3. Comme dans l’économie boursière, c’est le "pilotage" de l’instrument, toujours aux limites de l’équilibre ou de la flottaison, qui provoque le naufrage. Dans le cas des placements en Bourse, chacun spécule sur la montée de ses actions, en essayant de grappiller "le" dernier centime (un "dernier petit sou", comme dit Grezillo - remarquablement interprété par Michel Piccoli - dans Le Sucre), avant que la conjoncture ne se retourne. Et c’est précisément cette attente du dernier centime, cette avidité à ne rien laisser perdre, qui provoque la catastrophe - car, comme les spéculateurs sont moutonniers, personne ne veut vendre le premier. Et tout le monde se casse la figure en même temps. De même aux États-Unis, les banques ont prêté à des emprunteurs à chaque fois moins solvables, elles ont titrisé le plus qu’elles ont pu, pour essayer de "fourguer" à d’autres banques ou à d’autres "investisseurs" le maximum de leurs actions et obligations pourries avant que quelqu’un ne siffle la fin du jeu.

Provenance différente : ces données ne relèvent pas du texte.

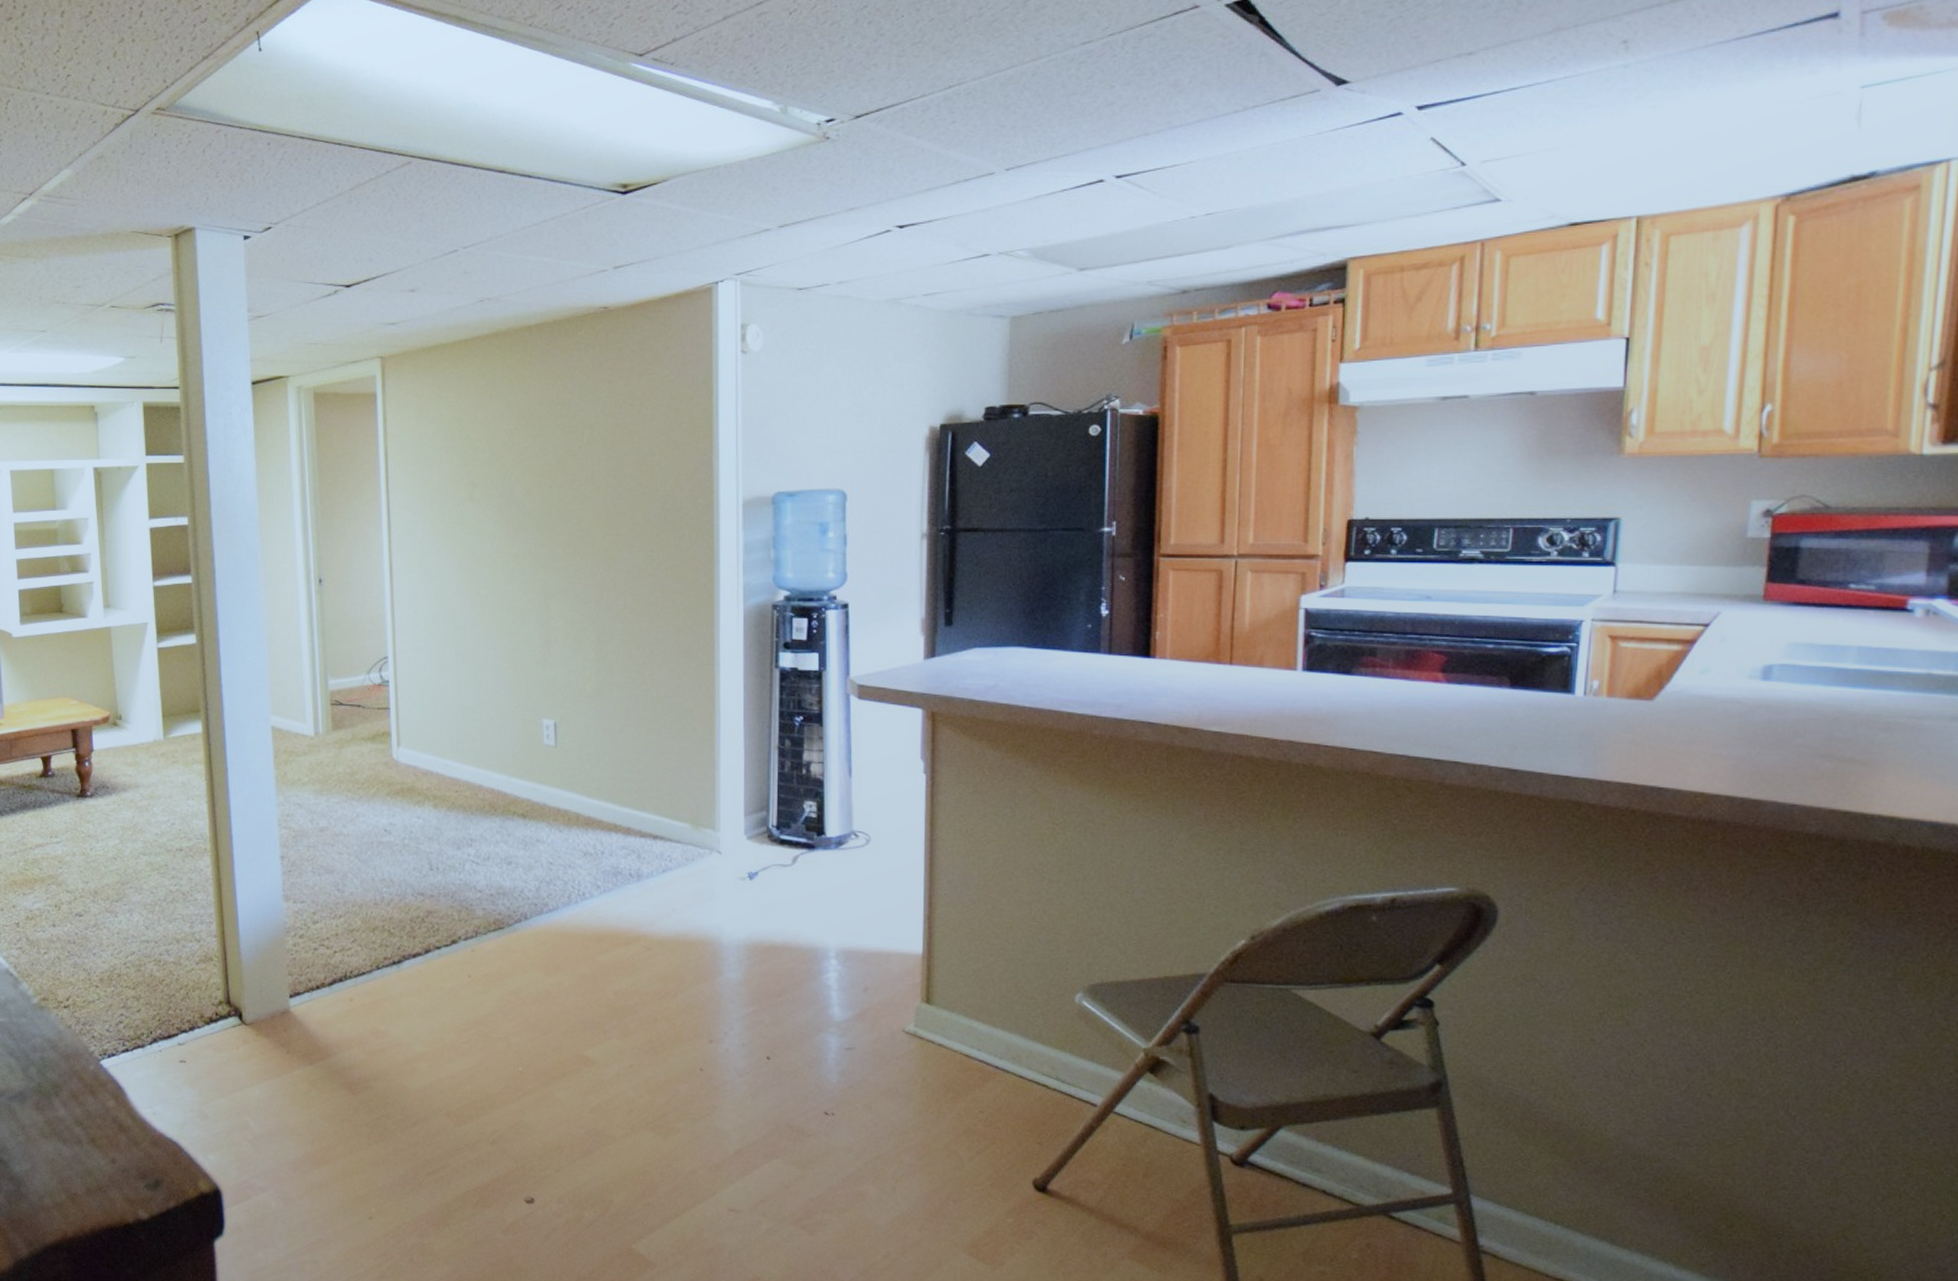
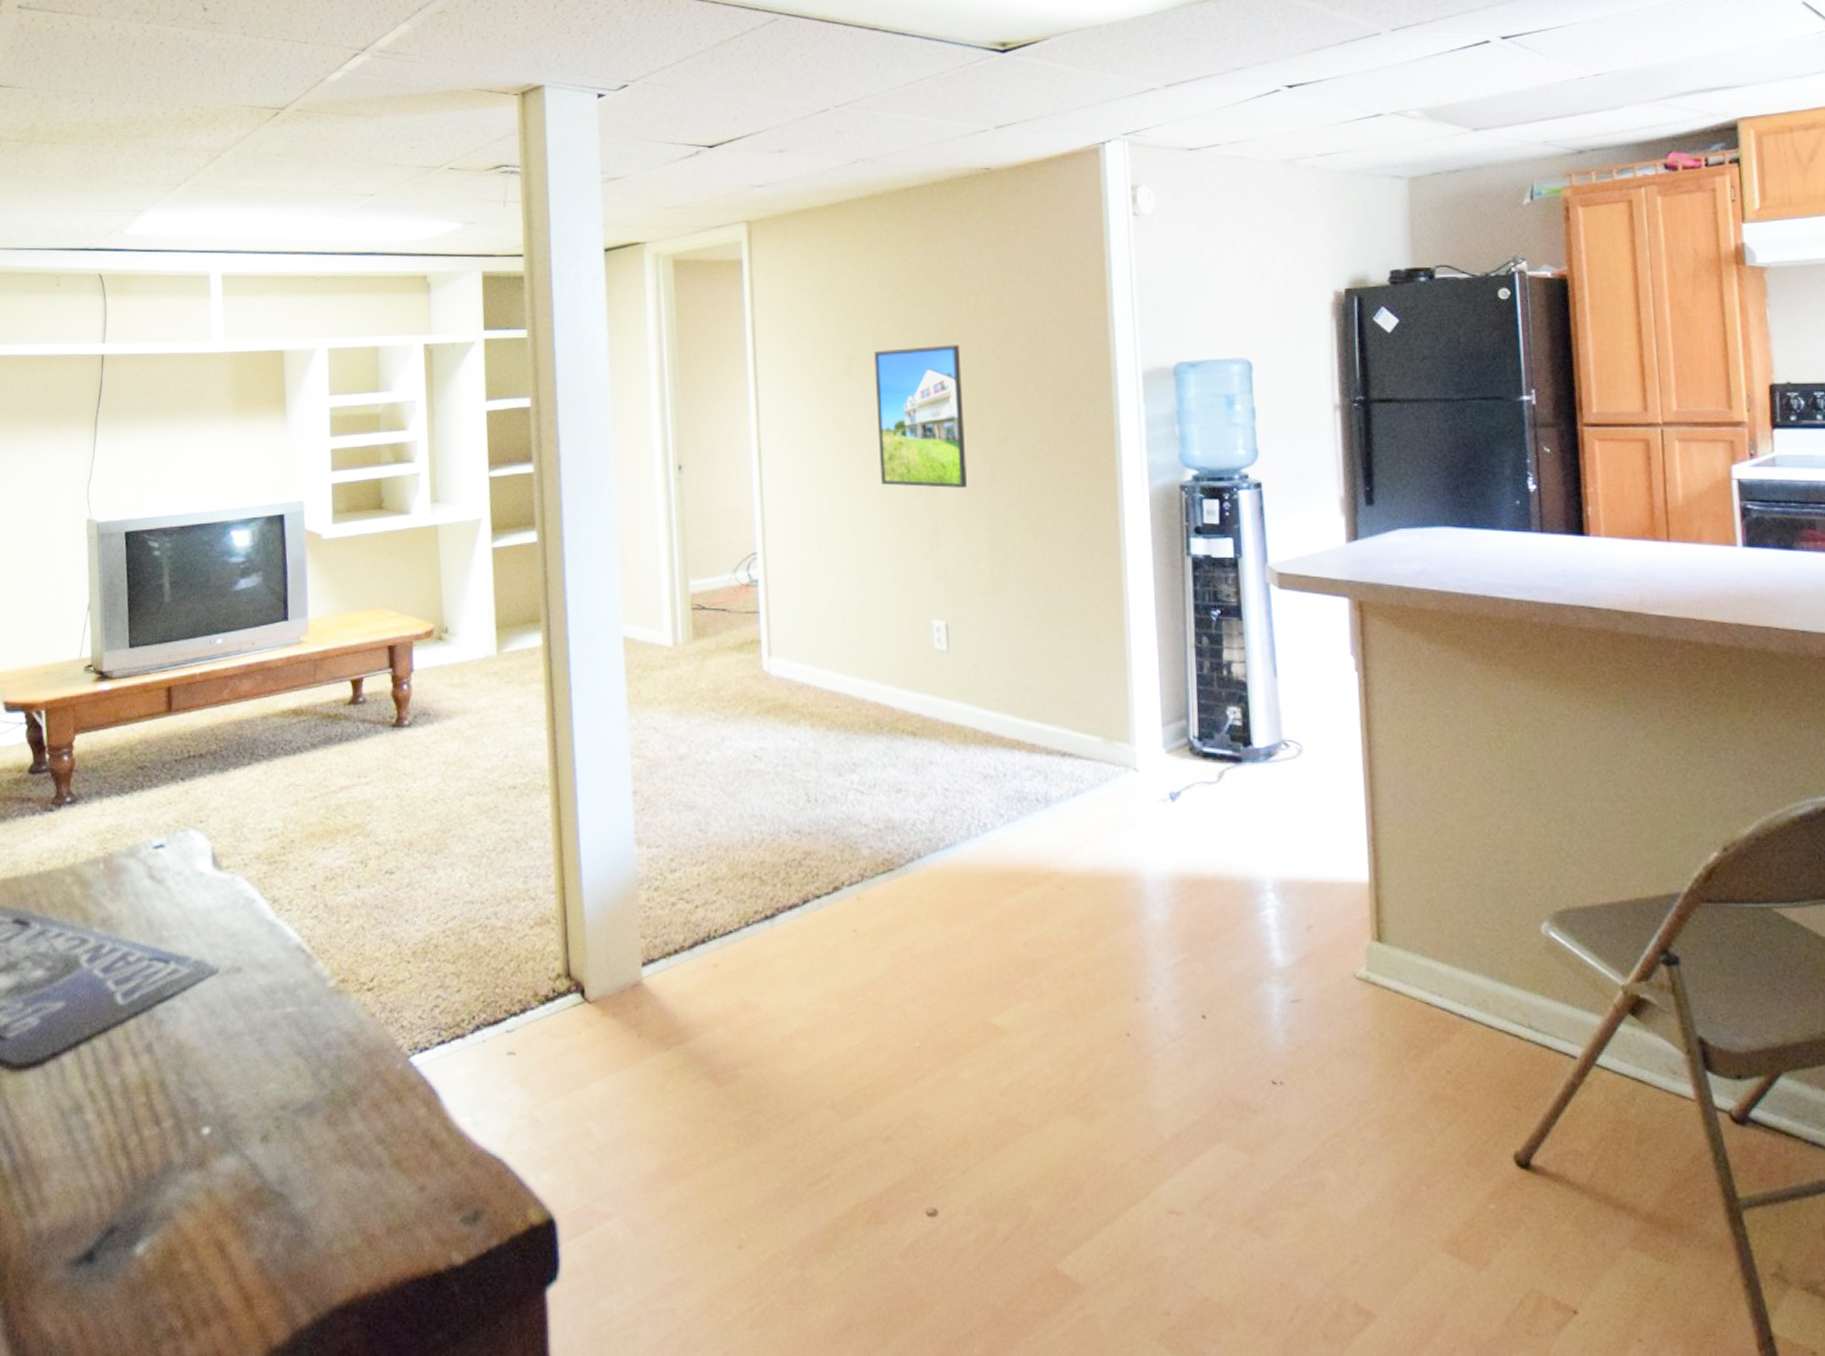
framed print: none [496,473,577,603] -> present [874,344,967,488]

3 bis. Dans le cas du Costa Concordia, le capitaine du navire, qui avait l’habitude de naviguer très près des côtes, a voulu naviguer encore plus près, pour montrer ce qu’il savait faire, pour que les passagers "en aient pour leur argent" (donc pour qu’ils fassent de la publicité de bouche-à -oreille et touchent de nouveaux clients, qui rapporteront encore plus d’argent). Mais il n’a pas su distinguer où était la limite du fond...

4. Comme dans la crise financière, ce sont les gros qui se sauvent en premier. Des passagers rescapés témoignent que des hommes ont bousculé femmes et enfants pour embarquer les premiers dans les canots de sauvetage, certains allant même jusqu’à crier : " I am a V.I.P. ! " [Very Important Person], pour (tenter de) justifier leur muflerie et leur sauvagerie. De même, dans la crise financière, les mesures de rigueur, réclamées ici et là à cor et à cri, ne toucheront que les passagers des cabines du bas, pas ceux des suites princières.

5. Comme dans le cas de la crise financière, les dégâts sont socialisés (comme les bénéfices antérieurs avaient été, eux, privatisés). Après le naufrage du Costa Concordia, ce sont les services publics italiens (police, carabiniers, pompiers, plongeurs, hôpitaux...) qui sont venus au secours des passagers, les membres d’équipage, s’étant eux, défilés, en particulier le capitaine. [De la même façon que Papandréou, Berlusconi ou Madoff avaient été "débarqués"].